Saved data entries:

+-------+

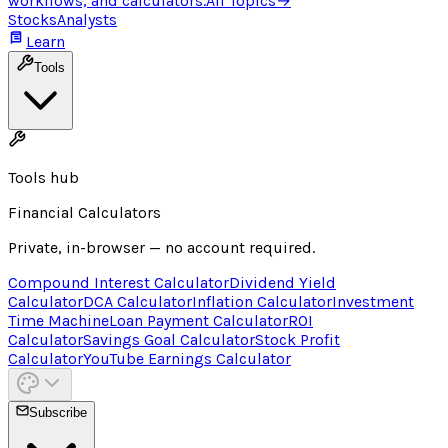
workflows, and calculators.
All Topics
→
Stocks
Analysts
Learn
Tools
Tools hub
Financial Calculators
Private, in-browser — no account required.
Compound Interest Calculator
Dividend Yield
Calculator
DCA Calculator
Inflation Calculator
Investment
Time Machine
Loan Payment Calculator
ROI
Calculator
Savings Goal Calculator
Stock Profit
Calculator
YouTube Earnings Calculator
Subscribe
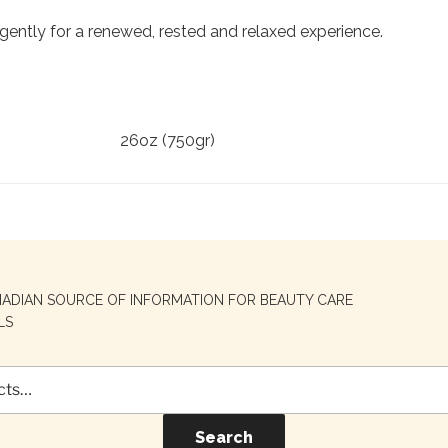
gently for a renewed, rested and relaxed experience.
26oz (750gr)
NADIAN SOURCE OF INFORMATION FOR BEAUTY CARE
LS
Search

+-------+

Work item: Without the pictures, give back every record precisely as shown.

Result of the exercise:
workflows, and calculators.
All Topics
→
Stocks
Analysts
Learn
Tools
Tools hub
Financial Calculators
Private, in-browser — no account required.
Compound Interest Calculator
Dividend Yield
Calculator
DCA Calculator
Inflation Calculator
Investment
Time Machine
Loan Payment Calculator
ROI
Calculator
Savings Goal Calculator
Stock Profit
Calculator
YouTube Earnings Calculator
Subscribe
gently for a renewed, rested and relaxed experience.
26oz (750gr)
NADIAN SOURCE OF INFORMATION FOR BEAUTY CARE
LS
Search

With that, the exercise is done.